Energy transition calls for water management strategy

“Energy transition calls for water management strategy” was the focus of the Water Vision Conference 2019 organised by the Royal VEMW [Energy, Environment, and Water Association], Industrielinqs publishers, and Evides Industriewater [waste water purification and process water]. Recently, the draft Climate Agreement was presented. Water is the main energy and raw materials carrier in industrial processes. This is why industry leaders are increasingly considering the interaction between water, energy, and raw materials. An integrated perspective yields added value through cost savings, more efficient usage, and reduced emission rates.

On 14 February, more than 100 delegates, most of whom were representatives of the business community, gathered at the Heineken Nederland premises in Zoeterwoude. Delta Programme Commissioner Peter Glas was requested to give the closing address.

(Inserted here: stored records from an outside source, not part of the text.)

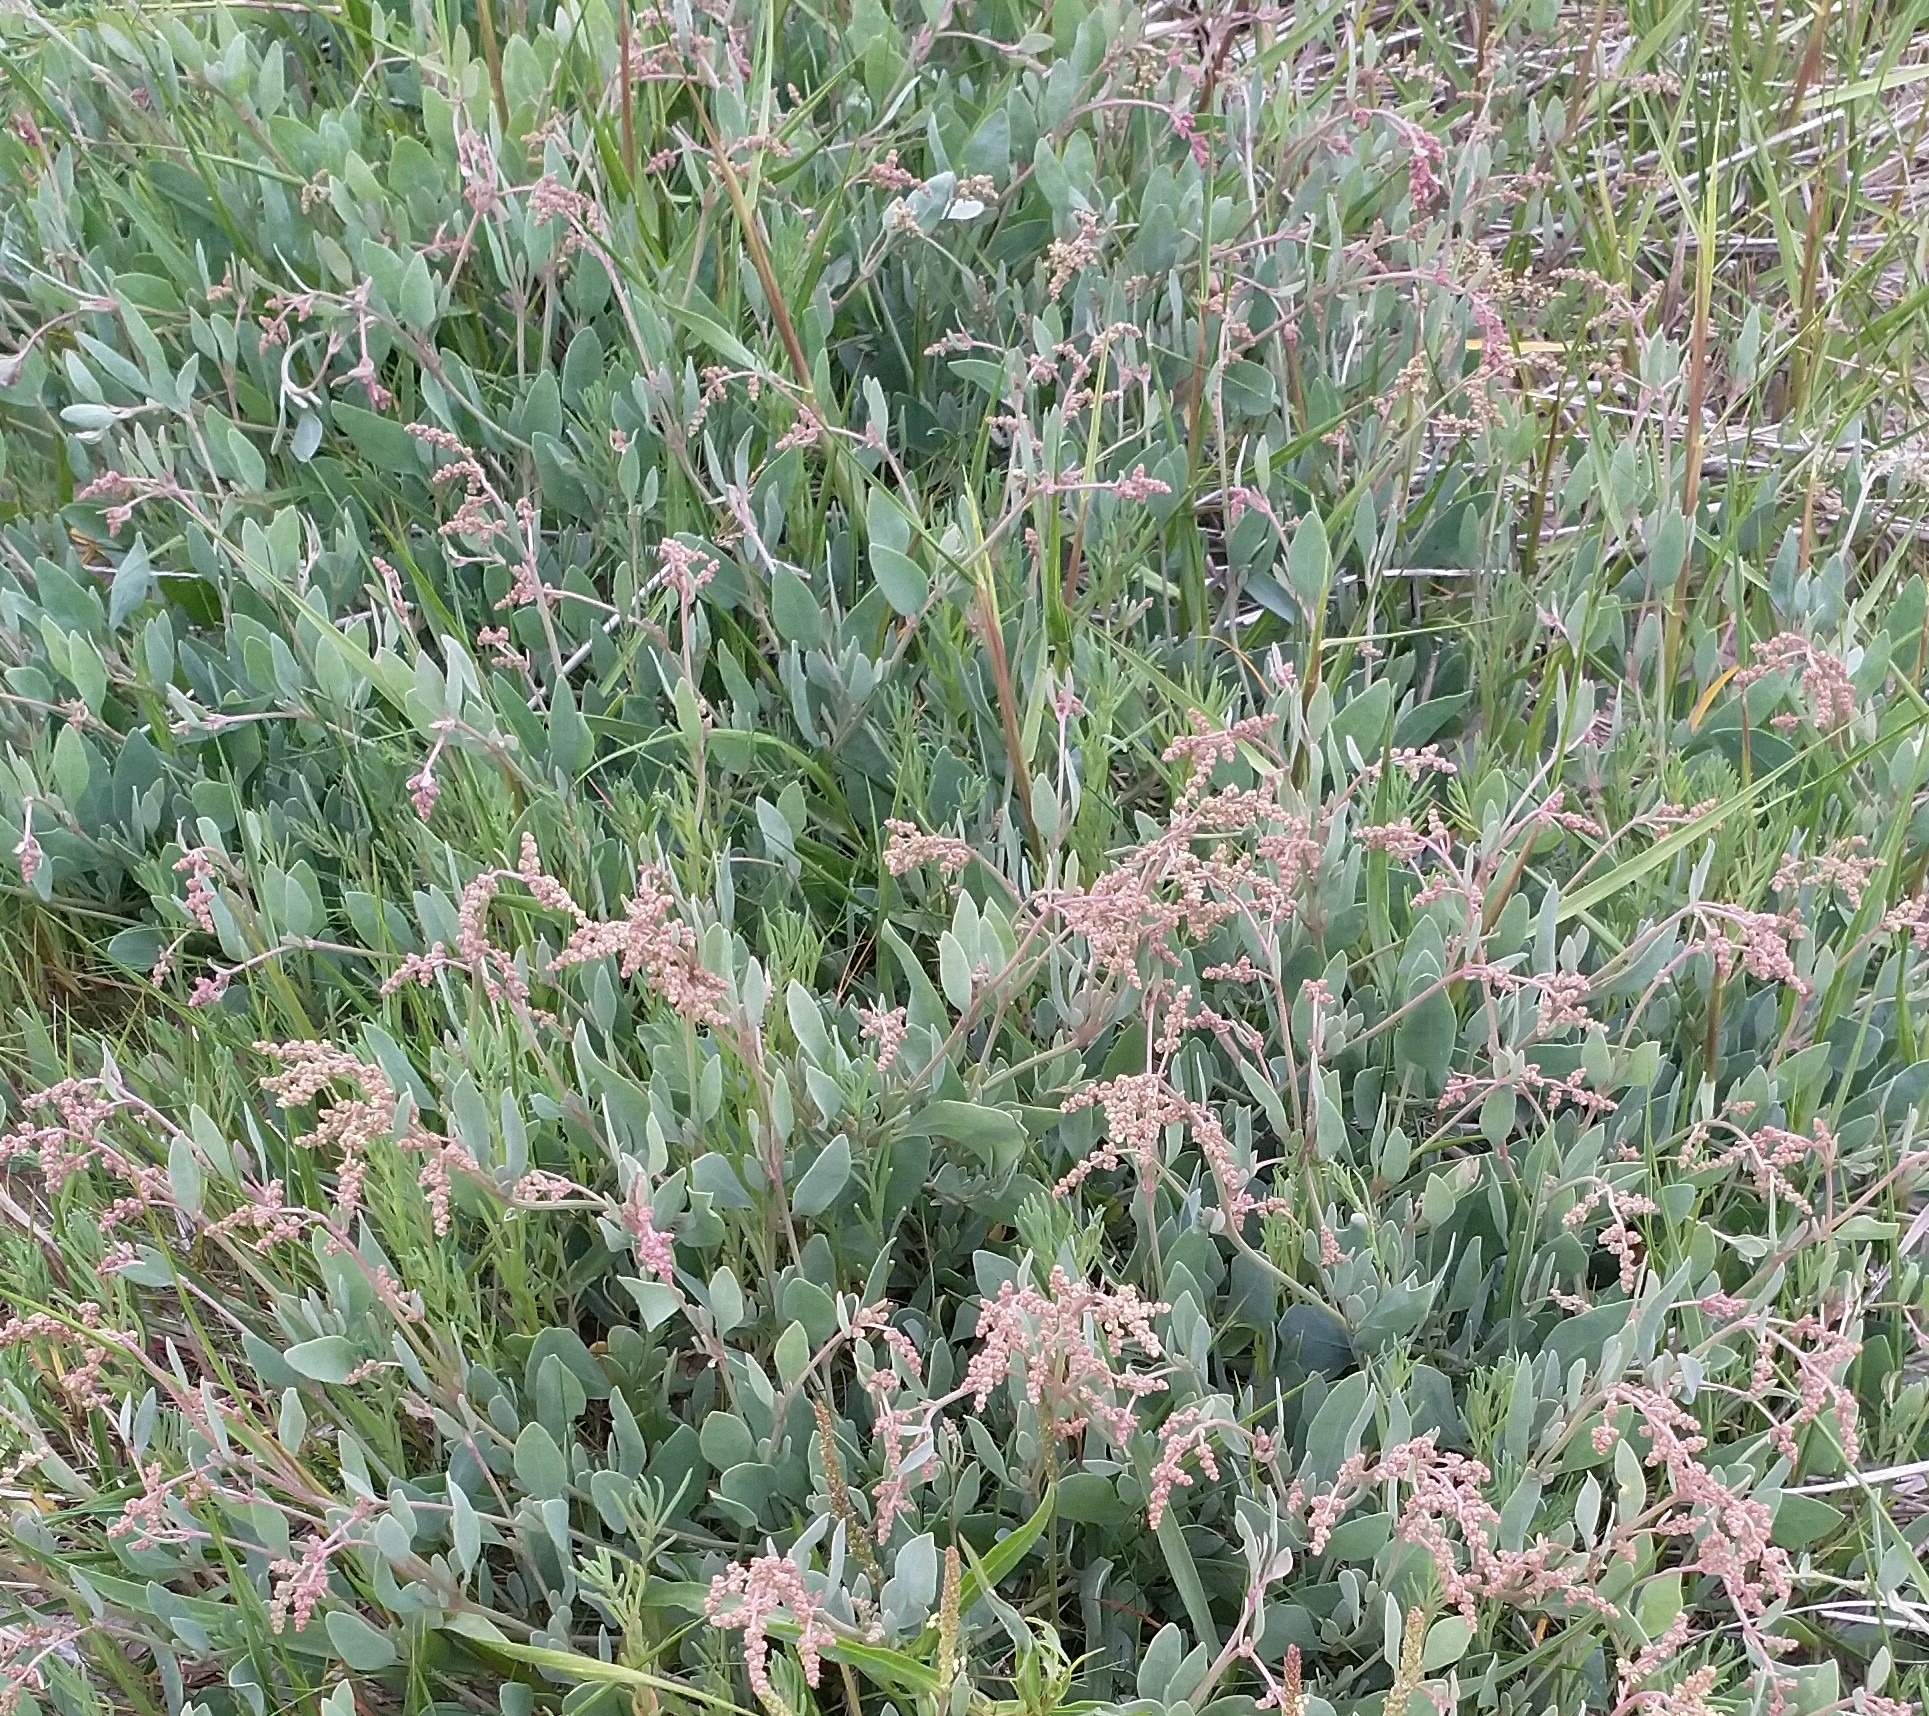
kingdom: Plantae
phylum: Tracheophyta
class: Magnoliopsida
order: Caryophyllales
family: Amaranthaceae
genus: Halimione
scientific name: Halimione portulacoides
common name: Stilkløs kilebæger
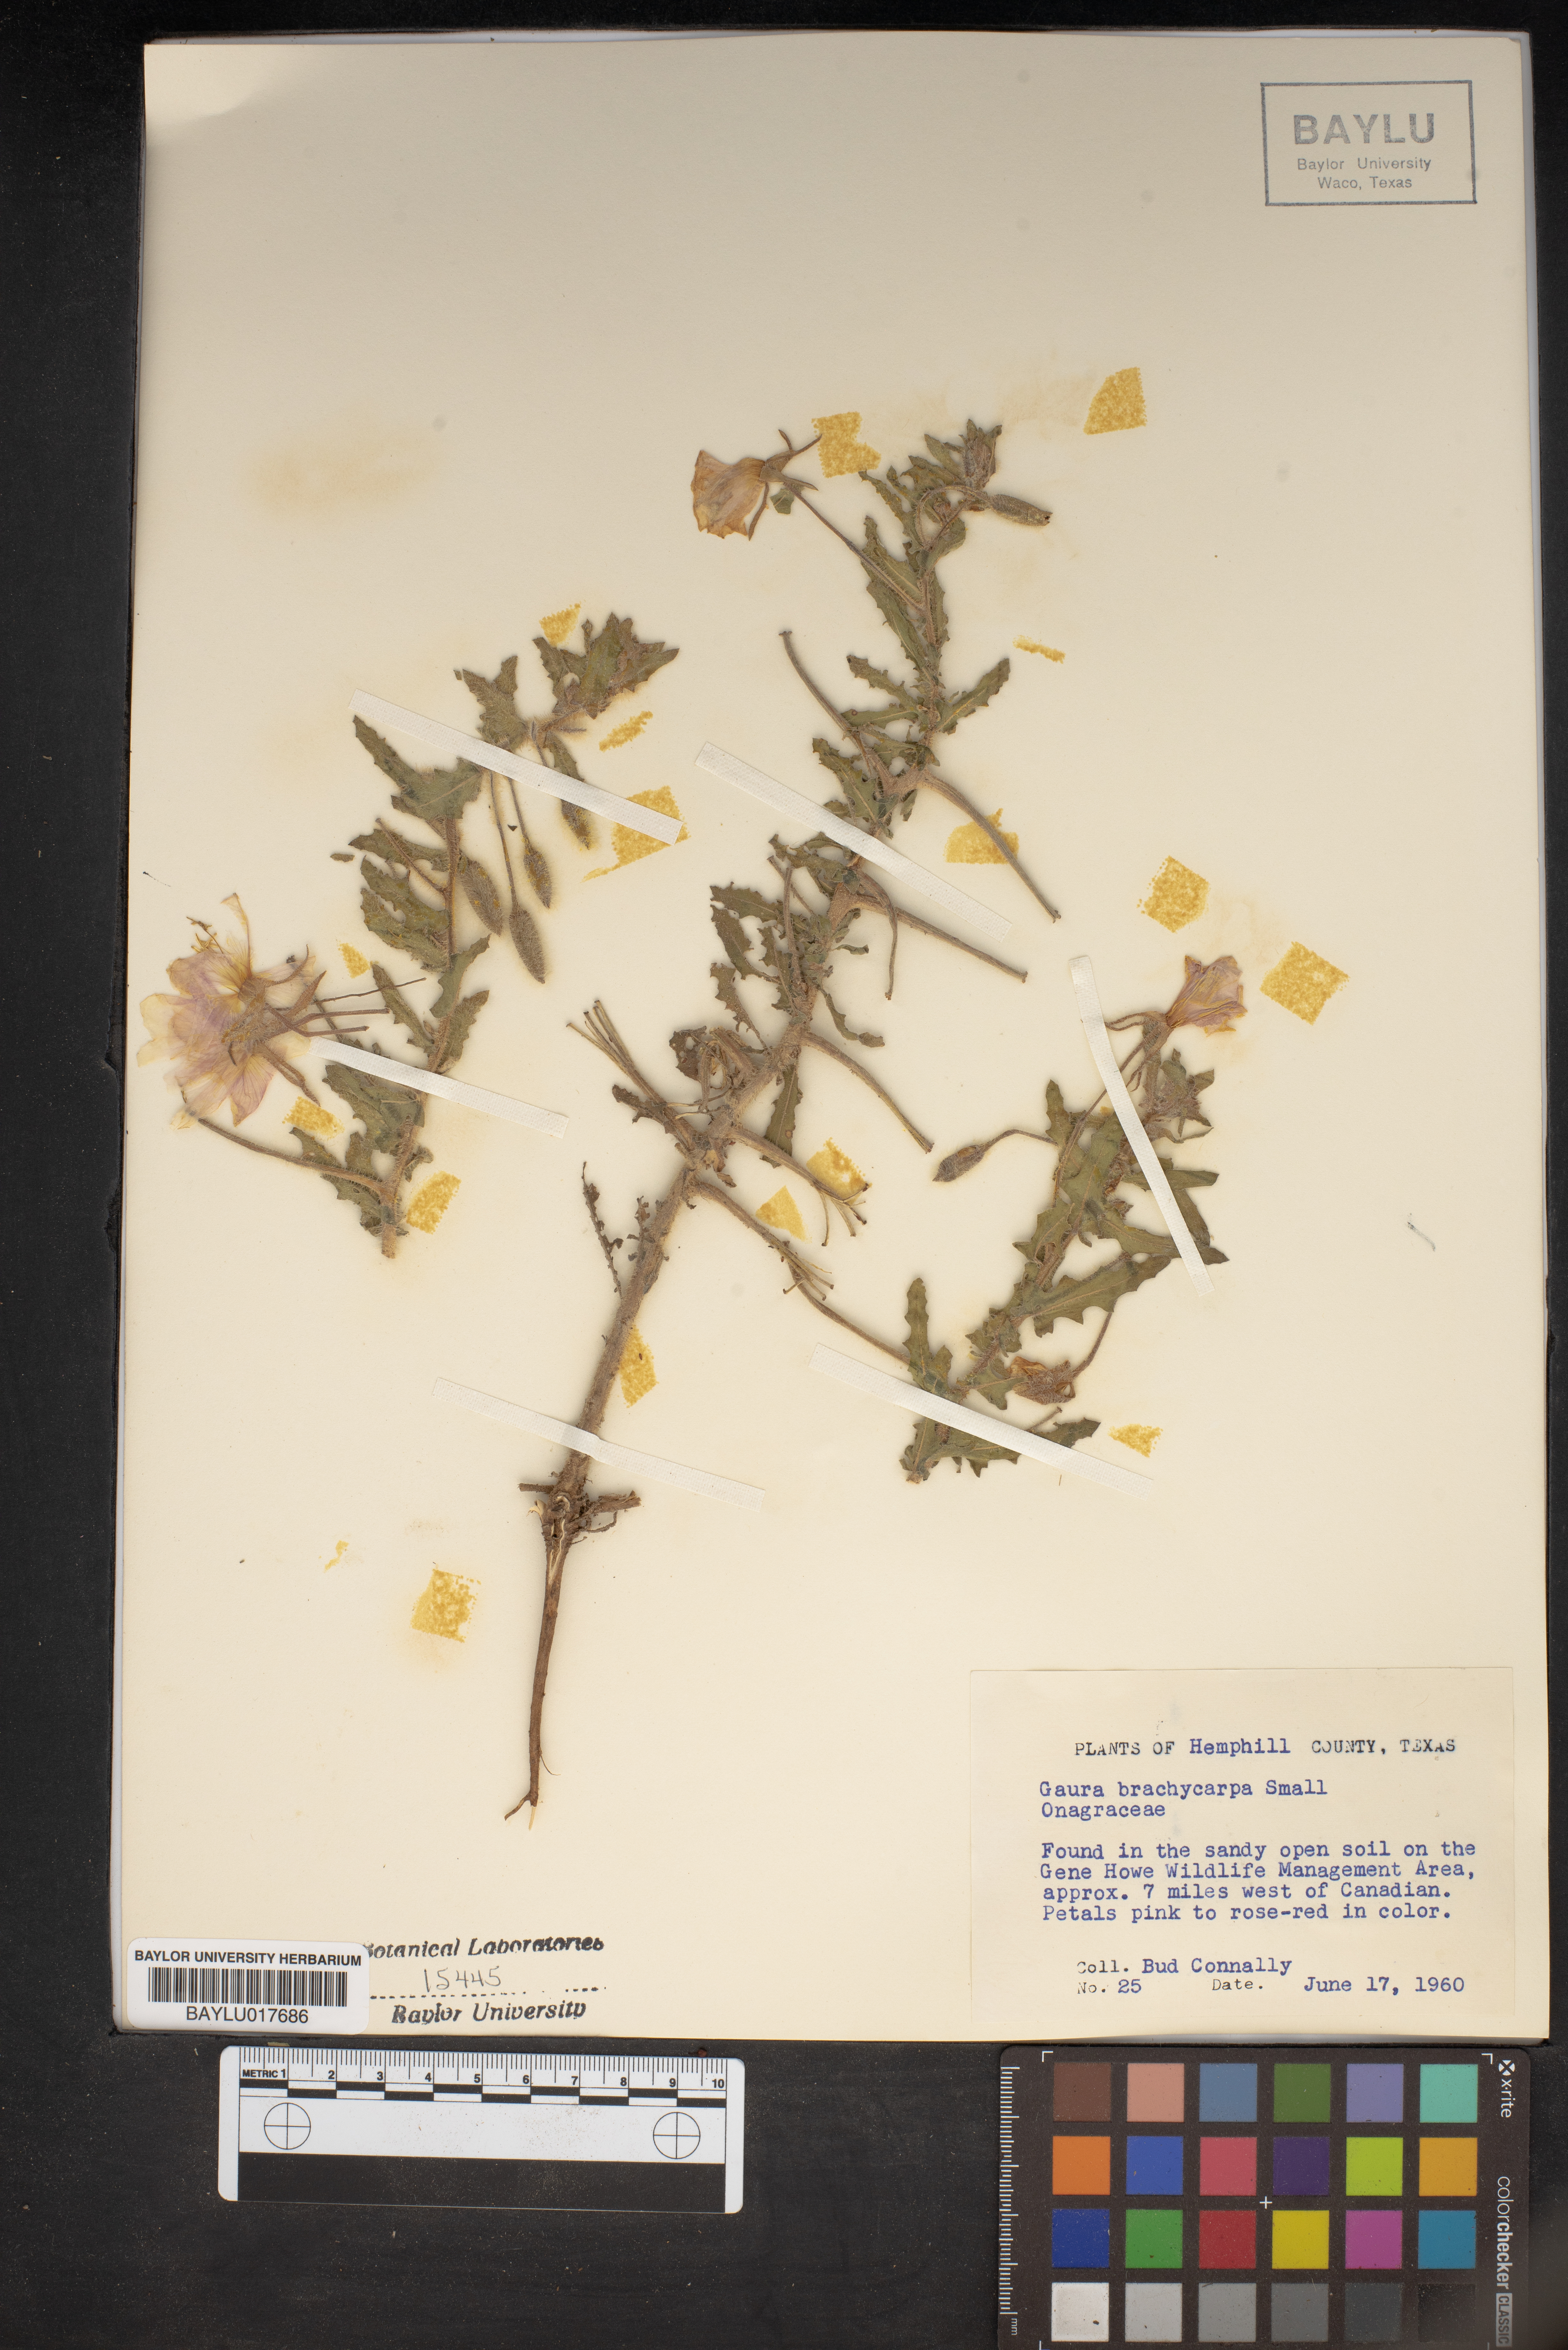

He informed the audience about the Delta Programme and explained the efforts that have been expended under this programme since 2010 to secure and maintain a sufficient supply of fresh water in the Netherlands. Nearly 20 per cent of the Dutch economy is directly dependent on fresh water. The sectors (agriculture, shipping, and many industries) that depend on fresh water account for a value of more than 193 billion euros. This means that there is a great deal to gain, yet also a great deal to lose, once you realise this. There is a great deal “at risk”. The period of drought we experienced last year also demonstrated that fresh water cannot be taken for granted.

The quest for options to save and reuse water has already borne fruit. For example, Sonny Schepers of the USG/Chemelot chemical innovation community presented the results of a study into options for rendering effluent from industrial waste water purification plants and sewage water purification plants suitable for use as cooling and process water for the Chemelot industrial estate. This study is exploring alternatives for reducing its dependency on Meuse water from the nearby Juliana Canal and for further promoting water reuse. The Delta Programme Commissioner called on those present to continue their efforts, to actively explore innovative solutions, and to share such solutions. Water constitutes the social “license to operate”. A sufficient supply of fresh water is a shared responsibility, under which the expenditure of cohesive efforts by water authorities and users is crucial.